Per altro verso, osserva il Collegio, che la sentenza di primo grado ha escluso che, in ragione della entità delle somme investite nel gioco, potesse dedursi la insussistenza dell’elemento soggettivo del reato, in particolare la mancata rappresentazione dell’omissione e della non spettanza del beneficio, vale a dire la “leggerezza” del ricorrente.
Tanto premesso, e ferma la novità del motivo dedotto, il ricorrente non si è confrontato nell’atto di appello e nei motivi di ricorso per cassazione con tali argomenti, sicché il motivo di ricorso è inammissibile anche sotto questo profilo, dovendosi ricordare l’orientamento di questa Corte secondo cui “Il vizio di motivazione che denunci la mancata risposta alle argomentazioni difensive, può essere utilmente dedotto in Cassazione unicamente quando gli elementi trascurati o disattesi abbiano un chiaro ed inequivocabile carattere di decisività, nel senso che una loro adeguata valutazione avrebbe dovuto necessariamente portare, salvo intervento di ulteriori e diversi elementi di giudizio, ad una decisione più favorevole di quella adottata” (Sez. 2, n. 37709 del 26/09/2012, Giarri, Rv. 253445).

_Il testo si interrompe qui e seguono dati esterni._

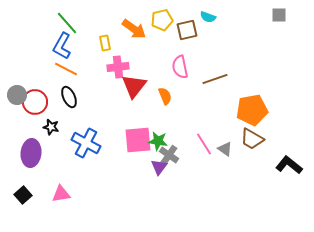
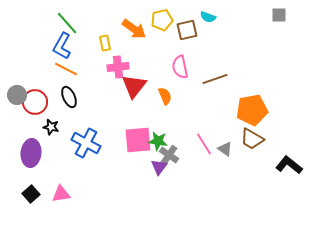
black square: moved 8 px right, 1 px up
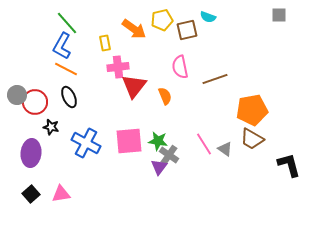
pink square: moved 9 px left, 1 px down
black L-shape: rotated 36 degrees clockwise
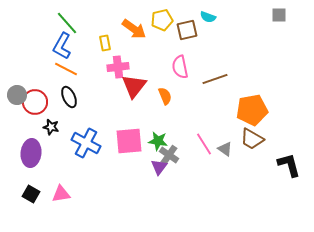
black square: rotated 18 degrees counterclockwise
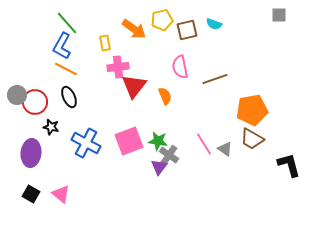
cyan semicircle: moved 6 px right, 7 px down
pink square: rotated 16 degrees counterclockwise
pink triangle: rotated 48 degrees clockwise
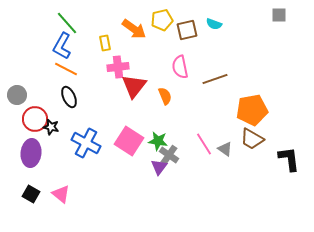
red circle: moved 17 px down
pink square: rotated 36 degrees counterclockwise
black L-shape: moved 6 px up; rotated 8 degrees clockwise
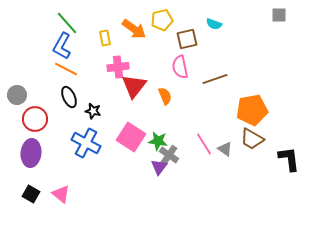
brown square: moved 9 px down
yellow rectangle: moved 5 px up
black star: moved 42 px right, 16 px up
pink square: moved 2 px right, 4 px up
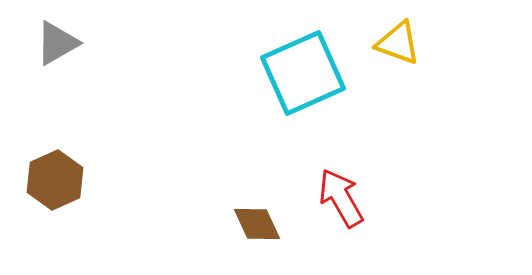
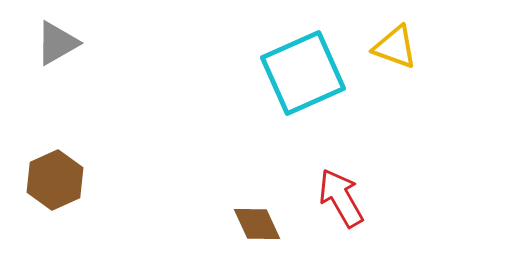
yellow triangle: moved 3 px left, 4 px down
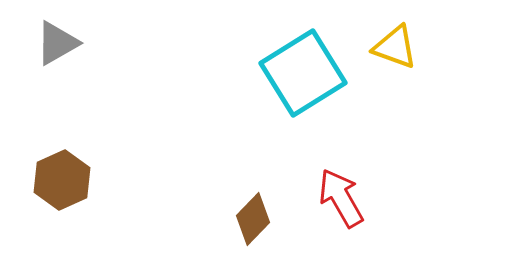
cyan square: rotated 8 degrees counterclockwise
brown hexagon: moved 7 px right
brown diamond: moved 4 px left, 5 px up; rotated 69 degrees clockwise
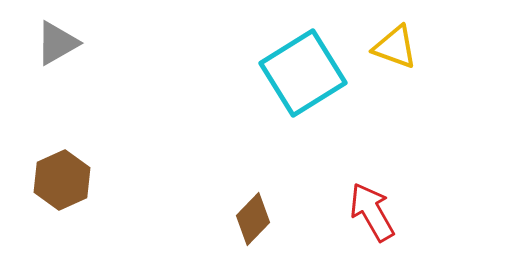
red arrow: moved 31 px right, 14 px down
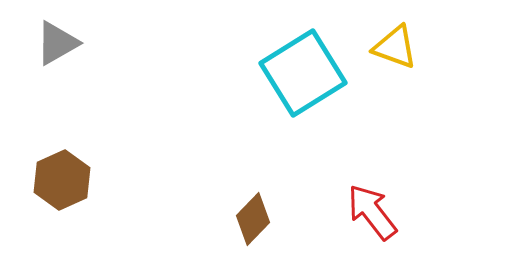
red arrow: rotated 8 degrees counterclockwise
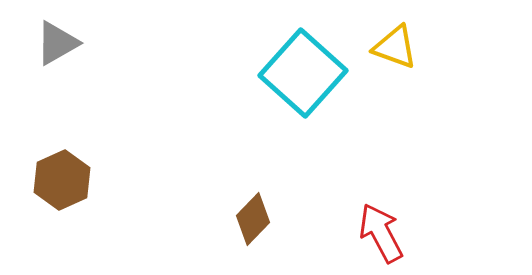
cyan square: rotated 16 degrees counterclockwise
red arrow: moved 9 px right, 21 px down; rotated 10 degrees clockwise
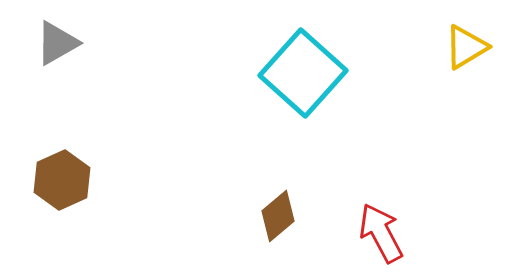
yellow triangle: moved 71 px right; rotated 51 degrees counterclockwise
brown diamond: moved 25 px right, 3 px up; rotated 6 degrees clockwise
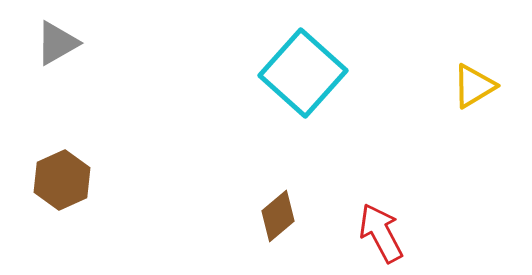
yellow triangle: moved 8 px right, 39 px down
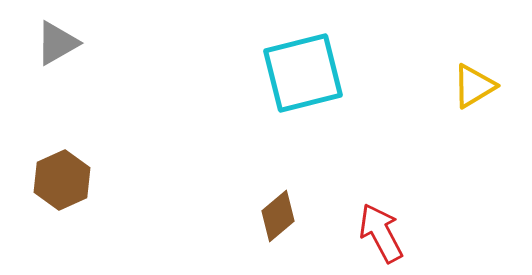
cyan square: rotated 34 degrees clockwise
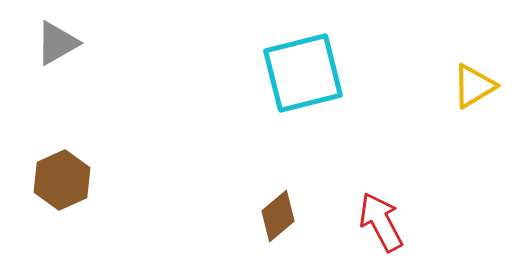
red arrow: moved 11 px up
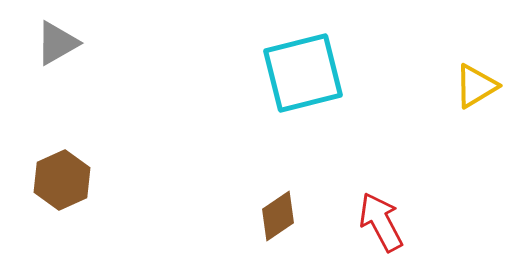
yellow triangle: moved 2 px right
brown diamond: rotated 6 degrees clockwise
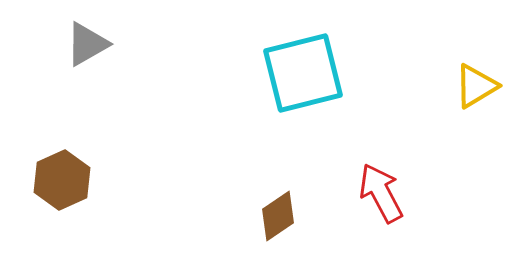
gray triangle: moved 30 px right, 1 px down
red arrow: moved 29 px up
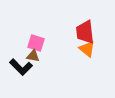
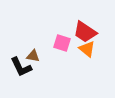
red trapezoid: rotated 50 degrees counterclockwise
pink square: moved 26 px right
black L-shape: rotated 20 degrees clockwise
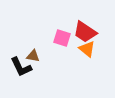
pink square: moved 5 px up
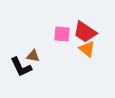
pink square: moved 4 px up; rotated 12 degrees counterclockwise
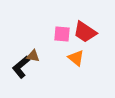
orange triangle: moved 11 px left, 9 px down
black L-shape: rotated 75 degrees clockwise
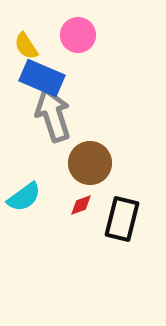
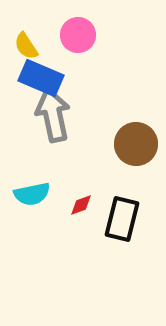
blue rectangle: moved 1 px left
gray arrow: rotated 6 degrees clockwise
brown circle: moved 46 px right, 19 px up
cyan semicircle: moved 8 px right, 3 px up; rotated 24 degrees clockwise
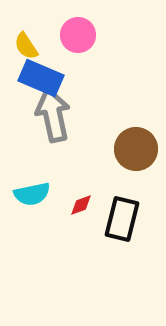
brown circle: moved 5 px down
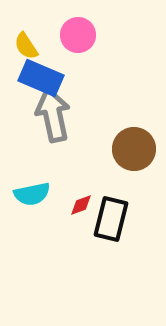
brown circle: moved 2 px left
black rectangle: moved 11 px left
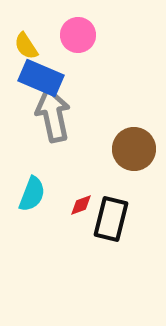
cyan semicircle: rotated 57 degrees counterclockwise
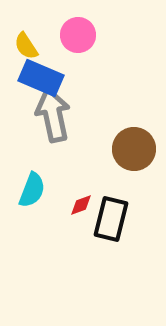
cyan semicircle: moved 4 px up
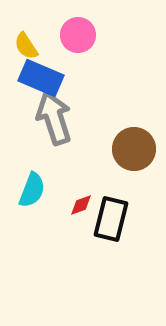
gray arrow: moved 1 px right, 3 px down; rotated 6 degrees counterclockwise
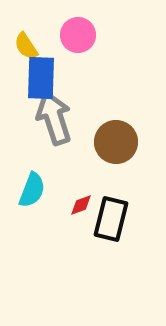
blue rectangle: rotated 69 degrees clockwise
brown circle: moved 18 px left, 7 px up
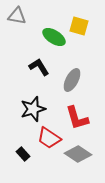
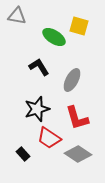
black star: moved 4 px right
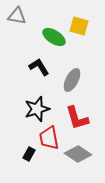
red trapezoid: rotated 45 degrees clockwise
black rectangle: moved 6 px right; rotated 72 degrees clockwise
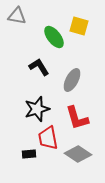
green ellipse: rotated 20 degrees clockwise
red trapezoid: moved 1 px left
black rectangle: rotated 56 degrees clockwise
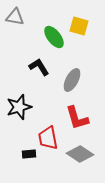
gray triangle: moved 2 px left, 1 px down
black star: moved 18 px left, 2 px up
gray diamond: moved 2 px right
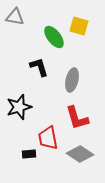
black L-shape: rotated 15 degrees clockwise
gray ellipse: rotated 15 degrees counterclockwise
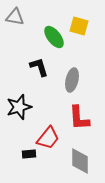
red L-shape: moved 2 px right; rotated 12 degrees clockwise
red trapezoid: rotated 130 degrees counterclockwise
gray diamond: moved 7 px down; rotated 56 degrees clockwise
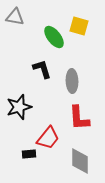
black L-shape: moved 3 px right, 2 px down
gray ellipse: moved 1 px down; rotated 15 degrees counterclockwise
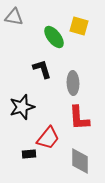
gray triangle: moved 1 px left
gray ellipse: moved 1 px right, 2 px down
black star: moved 3 px right
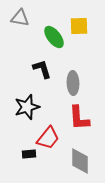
gray triangle: moved 6 px right, 1 px down
yellow square: rotated 18 degrees counterclockwise
black star: moved 5 px right
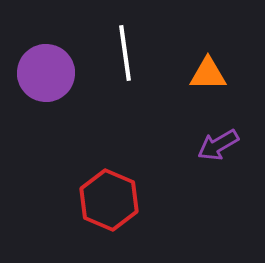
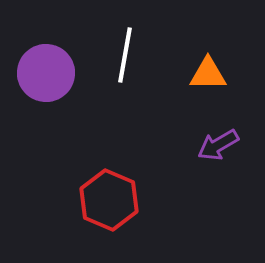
white line: moved 2 px down; rotated 18 degrees clockwise
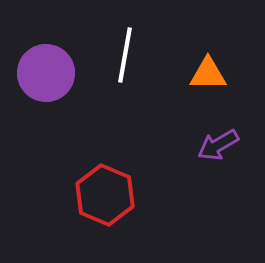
red hexagon: moved 4 px left, 5 px up
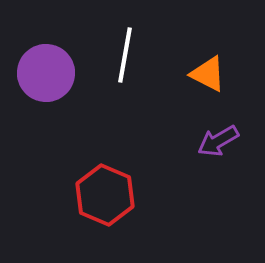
orange triangle: rotated 27 degrees clockwise
purple arrow: moved 4 px up
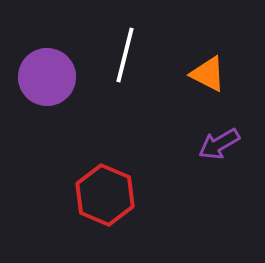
white line: rotated 4 degrees clockwise
purple circle: moved 1 px right, 4 px down
purple arrow: moved 1 px right, 3 px down
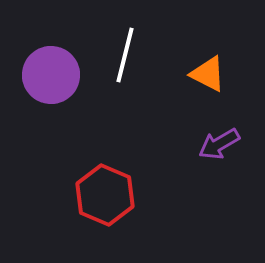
purple circle: moved 4 px right, 2 px up
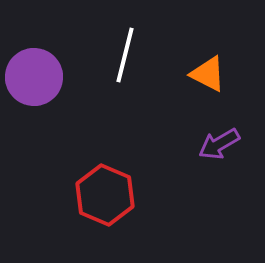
purple circle: moved 17 px left, 2 px down
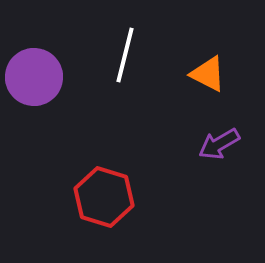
red hexagon: moved 1 px left, 2 px down; rotated 6 degrees counterclockwise
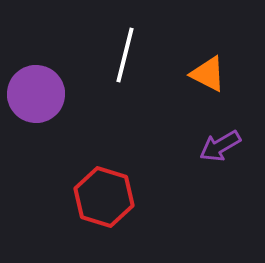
purple circle: moved 2 px right, 17 px down
purple arrow: moved 1 px right, 2 px down
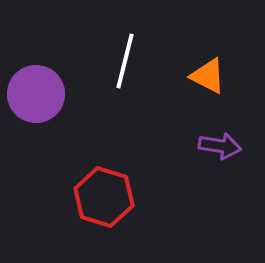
white line: moved 6 px down
orange triangle: moved 2 px down
purple arrow: rotated 141 degrees counterclockwise
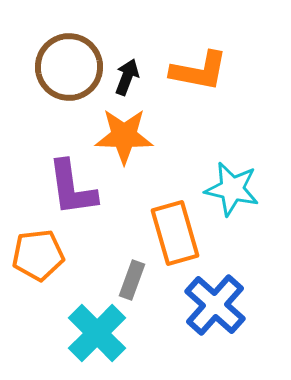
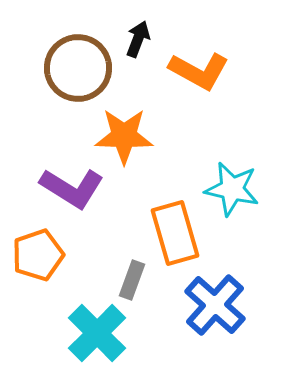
brown circle: moved 9 px right, 1 px down
orange L-shape: rotated 18 degrees clockwise
black arrow: moved 11 px right, 38 px up
purple L-shape: rotated 50 degrees counterclockwise
orange pentagon: rotated 12 degrees counterclockwise
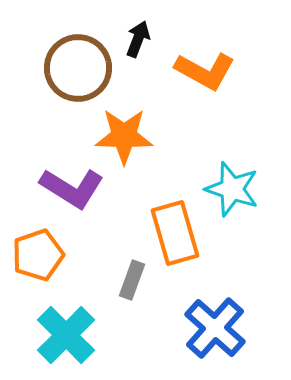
orange L-shape: moved 6 px right
cyan star: rotated 6 degrees clockwise
blue cross: moved 23 px down
cyan cross: moved 31 px left, 2 px down
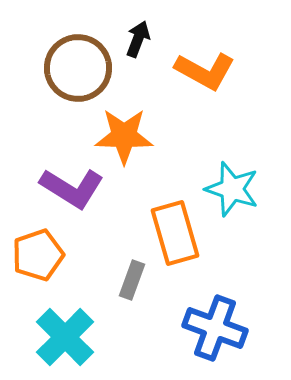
blue cross: rotated 22 degrees counterclockwise
cyan cross: moved 1 px left, 2 px down
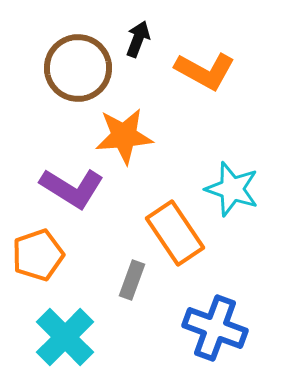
orange star: rotated 6 degrees counterclockwise
orange rectangle: rotated 18 degrees counterclockwise
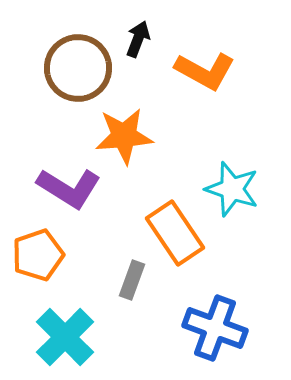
purple L-shape: moved 3 px left
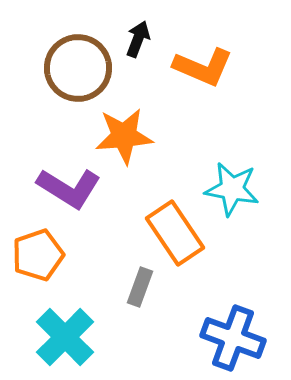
orange L-shape: moved 2 px left, 4 px up; rotated 6 degrees counterclockwise
cyan star: rotated 8 degrees counterclockwise
gray rectangle: moved 8 px right, 7 px down
blue cross: moved 18 px right, 10 px down
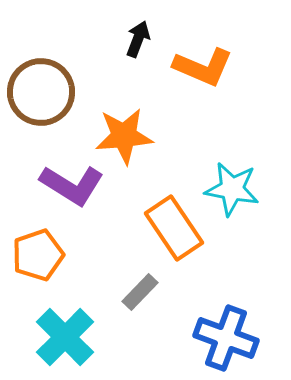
brown circle: moved 37 px left, 24 px down
purple L-shape: moved 3 px right, 3 px up
orange rectangle: moved 1 px left, 5 px up
gray rectangle: moved 5 px down; rotated 24 degrees clockwise
blue cross: moved 7 px left
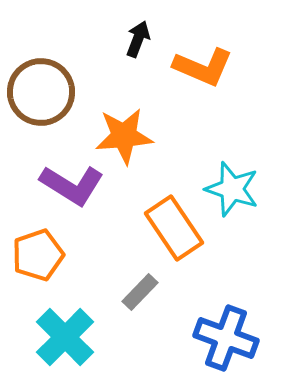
cyan star: rotated 8 degrees clockwise
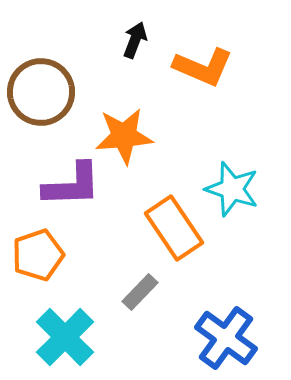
black arrow: moved 3 px left, 1 px down
purple L-shape: rotated 34 degrees counterclockwise
blue cross: rotated 16 degrees clockwise
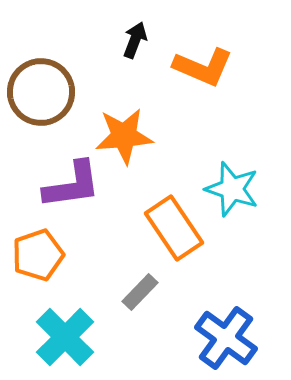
purple L-shape: rotated 6 degrees counterclockwise
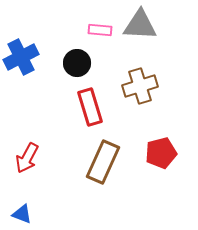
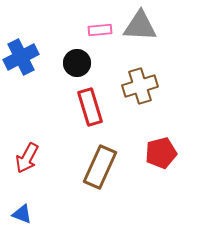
gray triangle: moved 1 px down
pink rectangle: rotated 10 degrees counterclockwise
brown rectangle: moved 3 px left, 5 px down
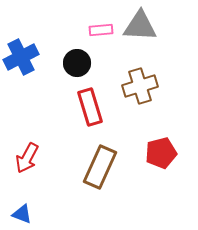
pink rectangle: moved 1 px right
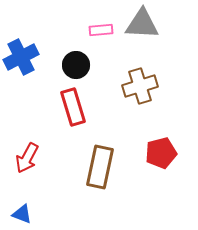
gray triangle: moved 2 px right, 2 px up
black circle: moved 1 px left, 2 px down
red rectangle: moved 17 px left
brown rectangle: rotated 12 degrees counterclockwise
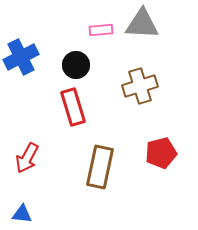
blue triangle: rotated 15 degrees counterclockwise
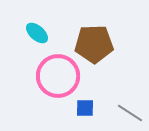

3. In conclusione, stante la manifesta infondatezza delle doglianze formulate, il ricorso proposto nell’interesse del ricorrente deve essere dichiarato inammissibile, con conseguente onere per il ricorrente, ai sensi dell’art. 616 cod. proc. pen., di sostenere le spese del procedimento.
Tenuto conto, inoltre, della sentenza della Corte costituzionale n. 186 del 13 giugno 2000, e considerato che non vi è ragione di ritenere che il ricorso sia stato presentato senza “versare in colpa nella determinazione della causa di inammissibilità”, si dispone che il ricorrente versi la somma, determinata in via equitativa, di Euro 3.000 in favore della Cassa delle ammende.
P.Q.M.
Dichiara inammissibile il ricorso e condanna il ricorrente al pagamento delle spese processuali e della somma di Euro tremila in favore della Cassa delle ammende.
Così deciso in Roma, l’11 giugno 2025.
Depositato in Cancelleria il 29 settembre 2025.